En efecto, no constituye sorpresa el hecho y el lugar de tal aprendizaje, pero sí su cronología. Es bien sabido, y está sobradamente documentado, que en los años sesenta y setenta numerosos oficiales argentinos (y de todos los ejércitos latinoamericanos) recibieron intensa instrucción sobre "lucha antisubversiva" en la Escuela de las Américas (zona norteamericana del Canal de Panamá), y que tal instrucción incluía técnicas de interrogatorio bajo tortura, dentro del aprendizaje de la que se llamó Doctrina de Seguridad Nacional. El hecho de que tales técnicas fueran después enseñadas y practicadas a fondo en el propio territorio argentino por la dictadura de las Juntas entre 1976 y 1983, para transmitirlas a nuevas promociones de especialistas, entra dentro de la lógica de aquellos años, de aquella dictadura, de aquel régimen de terror. Pero ¿cómo justificar esta continuación a la altura de 1986, con la democracia ya establecida en 1983, con el informe de la Conadep ya entregado y publicado en 1984, y con el juicio a las Juntas ya finalizado y sentenciado en 1985, con penas de prisión perpetua para algunos de los acusados, impuestas precisamente porque ordenaron aplicar estos mismos métodos criminales?

Pero las sorpresas y las preguntas de difícil respuesta van bastante más allá, puesto que el Ministerio de Defensa, fuertemente presionado para explicarse sobre el tema, precisa en su comunicado que "esa doctrina de adiestramiento se erradicó definitivamente en 1994". Dato coincidente con la precisión proporcionada por el actual jefe del Ejército, general Roberto Bendini, quien ha admitido que sólo a partir de 1994 la instrucción de estos comandos especiales se ajustó a las exigencias del tercer Convenio de Ginebra sobre el tratamiento debido a los prisioneros. Sorprendente fecha, una vez más, puesto que demuestra que todavía, con posterioridad a esas fotos, aquellas prácticas se prolongaron otros ocho años más (hasta un total de once posteriores a la dictadura), abarcando todo el mandato democrático de Raúl Alfonsín y los cinco primeros años de su sucesor, Carlos Menem. Sorprendente duración de unas prácticas y de una doctrina docente que debieron suprimirse de inmediato, por su evidente carácter anticonstitucional e incompatible con el derecho internacional.

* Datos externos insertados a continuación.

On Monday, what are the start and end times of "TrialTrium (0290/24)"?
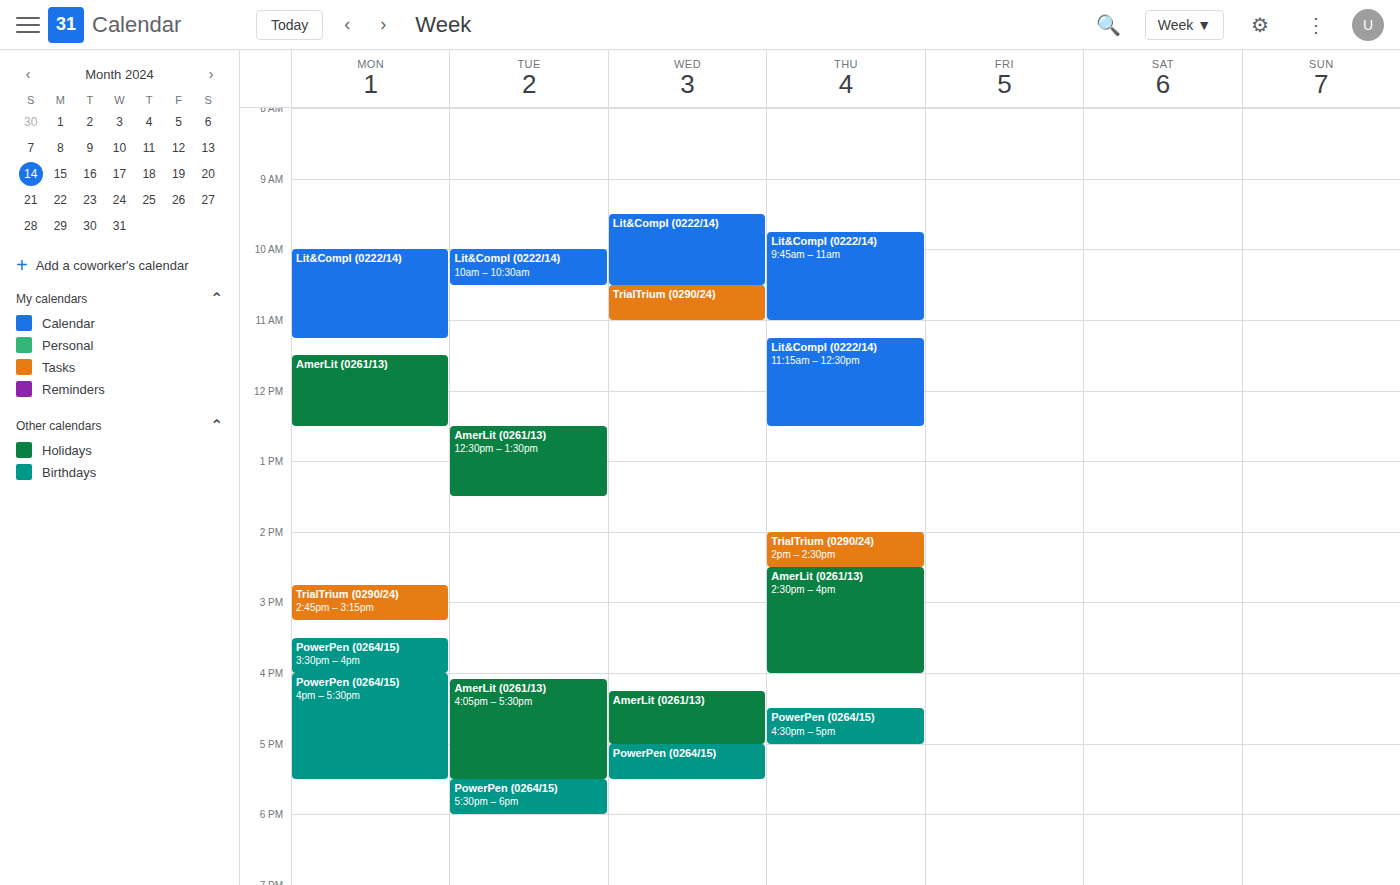
14:45 to 15:15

El ex presidente Alfonsín ha afirmado desconocer por completo el asunto, del que nunca tuvo noticia hasta la publicación de estas fotos. He aquí, pues, una nueva y rotunda comprobación de lo que en su día llamamos "el drama de la autonomía militar", es decir, el comportamiento arraigado en el Ejército argentino desde largas décadas atrás consistente en una ejecutoria tan autónoma respecto al poder civil como para -entre otras cosas- ocultar a su comandante supremo, el presidente de la República (en este caso, el doctor Alfonsín durante los seis años de su mandato, 1983-89), el tipo de instrucción, la doctrina docente y el adiestramiento práctico que impartía, en determinados cursos, aquel Ejército al que supuestamente comandaba. Pocos datos pueden reflejar con tan iluminadora claridad a qué llamábamos "autonomía militar" en la Argentina. Y todo ello después de finalizada una dictadura militar, suprema manifestación de tal autonomía. Incluso ya con un Gobierno democrático, aquella autonomía conservaba todavía cotas suficientes como para mantener vigente este tipo de instrucción, al margen de la ley y del conocimiento de su jefe supremo.

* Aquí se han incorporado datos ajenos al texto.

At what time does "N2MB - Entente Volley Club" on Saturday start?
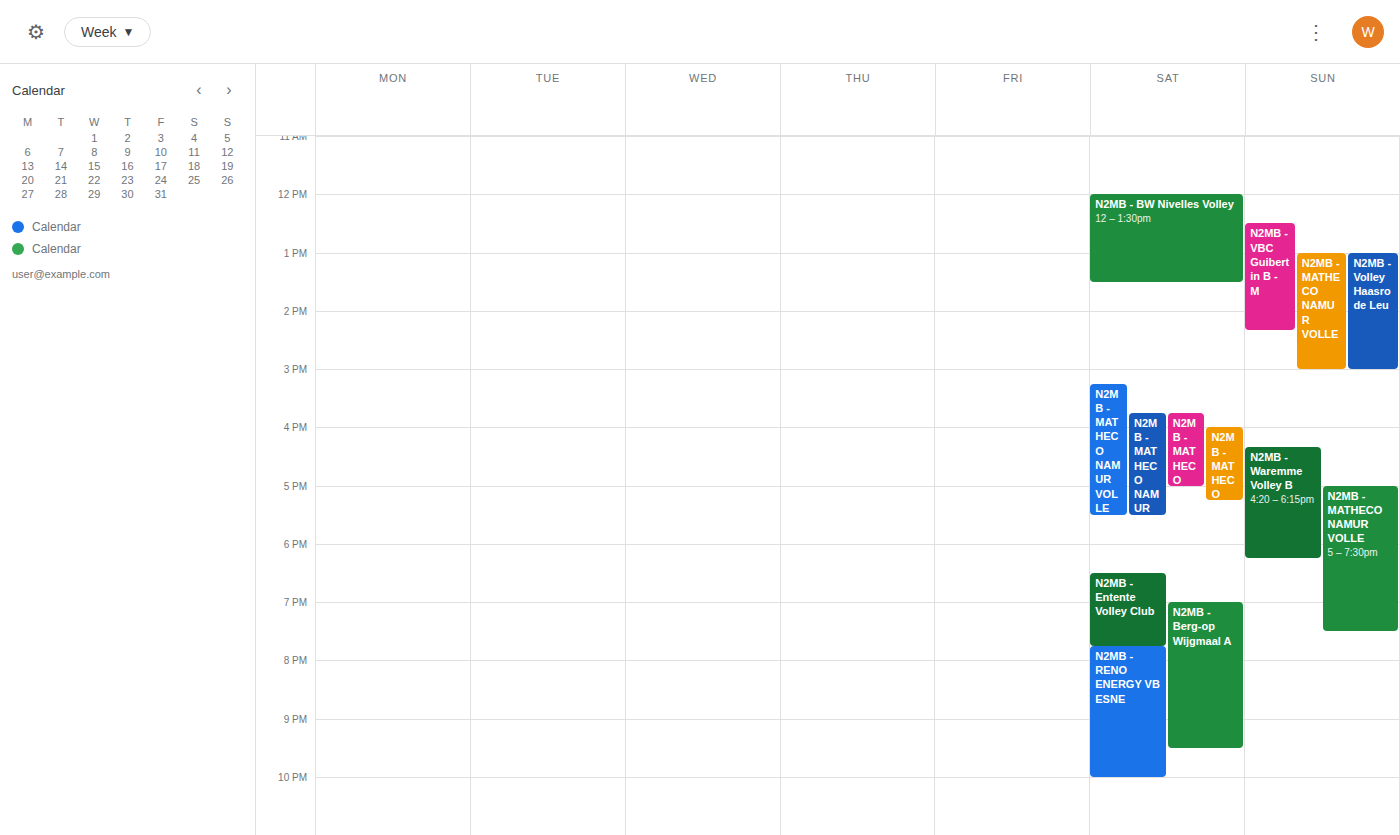
6:30 PMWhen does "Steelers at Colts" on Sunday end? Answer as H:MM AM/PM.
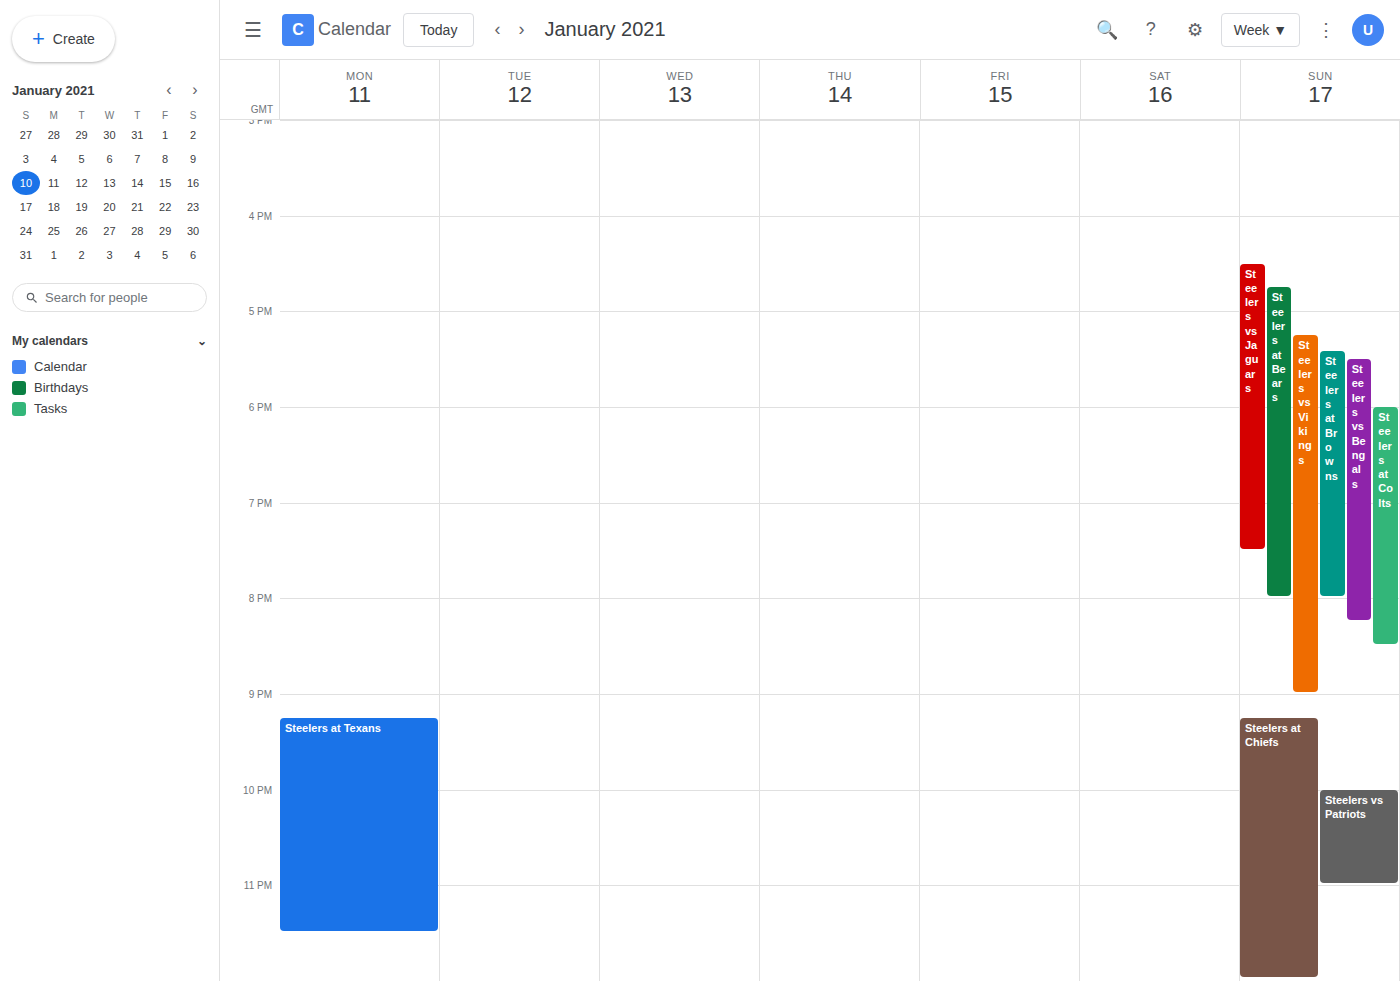
8:30 PM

Una cosa es admitir que los Ejércitos de hoy necesiten a individuos especialmente preparados para sobrevivir, desenvolverse y actuar en condiciones extremadamente duras, lo que justifica la creación y mantenimiento de unidades especiales caracterizadas por una resistencia y un endurecimiento muy superior a la del combatiente común. Pero otra cosa muy distinta, y absolutamente intolerable, es admitir que los integrantes de tales unidades deban convertirse en experimentados torturadores, quebrantando -para empezar- la Constitución argentina, que prohíbe expresamente la tortura desde 1854, y los convenios internacionales que la prohíben también.

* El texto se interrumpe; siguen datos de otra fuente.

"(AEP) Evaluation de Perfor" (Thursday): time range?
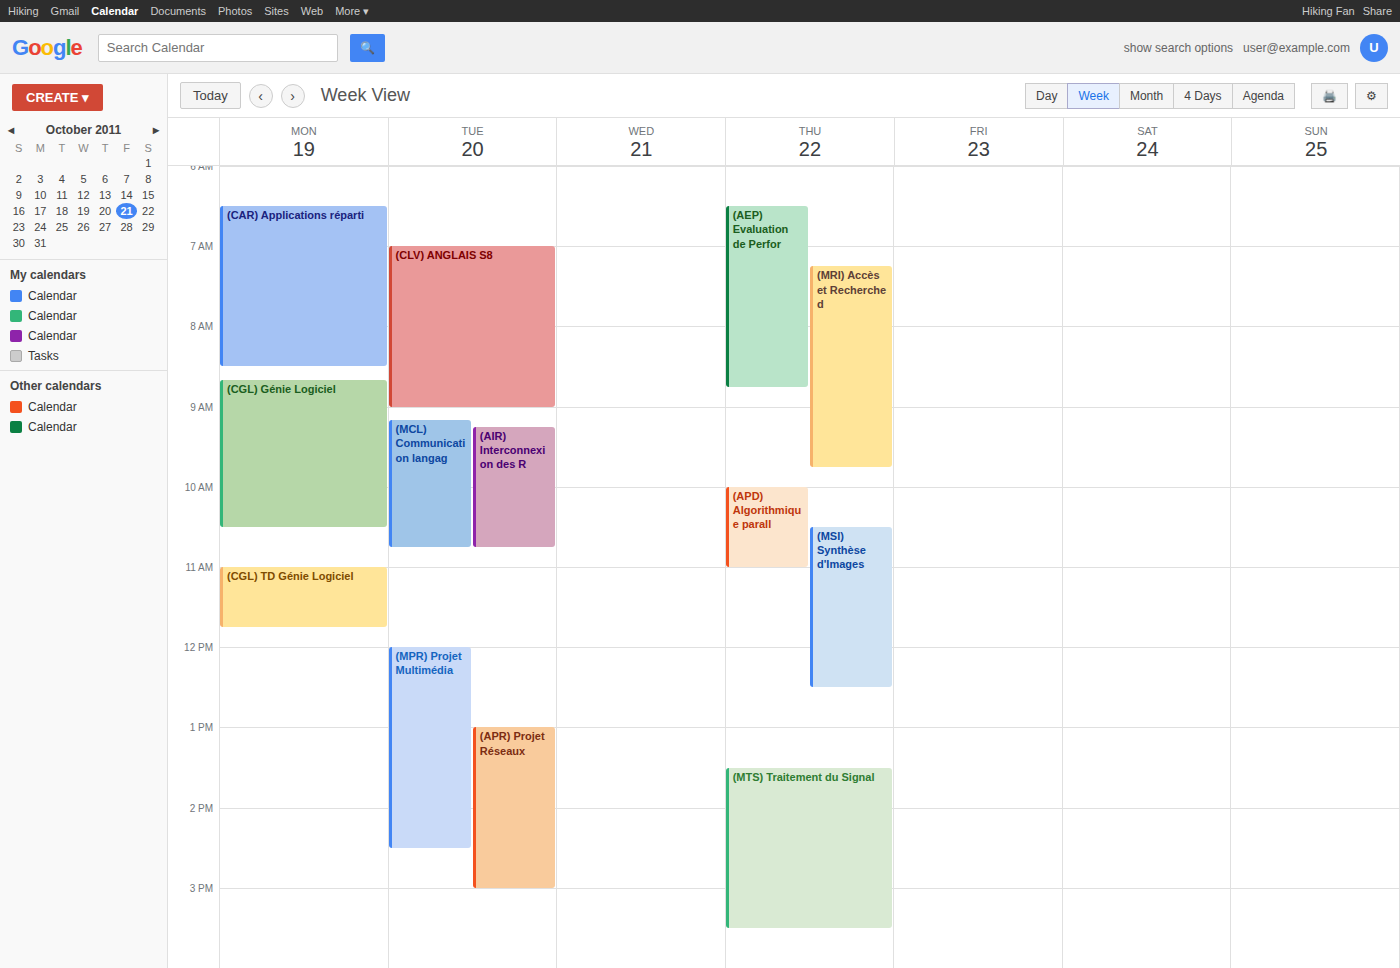
6:30 AM to 8:45 AM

El individuo que voluntariamente se somete a esas repugnantes prácticas de tortura sufriéndolas en sus propias carnes, y que, a su vez, se encarga de infligir tan degradantes sufrimientos a otros voluntarios para la misma ignominia, queda psicológicamente perturbado y convertido, con máxima probabilidad, en un futuro torturador. Aquel que se ha rebajado a esa abyección contra natura (la de prestarse a ser torturado y torturar a su vez a otros compañeros), ¿cómo no va a ser capaz de torturar después a otras personas extrañas, sospechosas o presuntamente enemigas? La flagrante pérdida del respeto hacia su propio cuerpo y al de sus compañeros garantiza que el sujeto así tarado por esta infame instrucción ya no podrá respetar jamás ni los cuerpos, ni la dignidad, ni la integridad física de sus semejantes.

El presidente Kirchner ha ordenado al actual jefe del Ejército una exhaustiva investigación. En otro tiempo, esto hubiera resultado metafísicamente imposible en la Argentina, pues hubiera irrumpido en ese ámbito de autonomía estamental que tan cuidadosa y cerradamente se mantenía, y que, aunque con tendencia decreciente, se ha prolongado nada menos que hasta la llegada al poder del presidente actual en el año 2003. Ahora, muy afortunadamente, ya no es así. El actual presidente, rompiendo con aquella arraigada tradición -hay tradiciones que envenenan más que las traiciones-, desde el primer momento se ha caracterizado por su firmeza y falta de complejos ante la institución militar.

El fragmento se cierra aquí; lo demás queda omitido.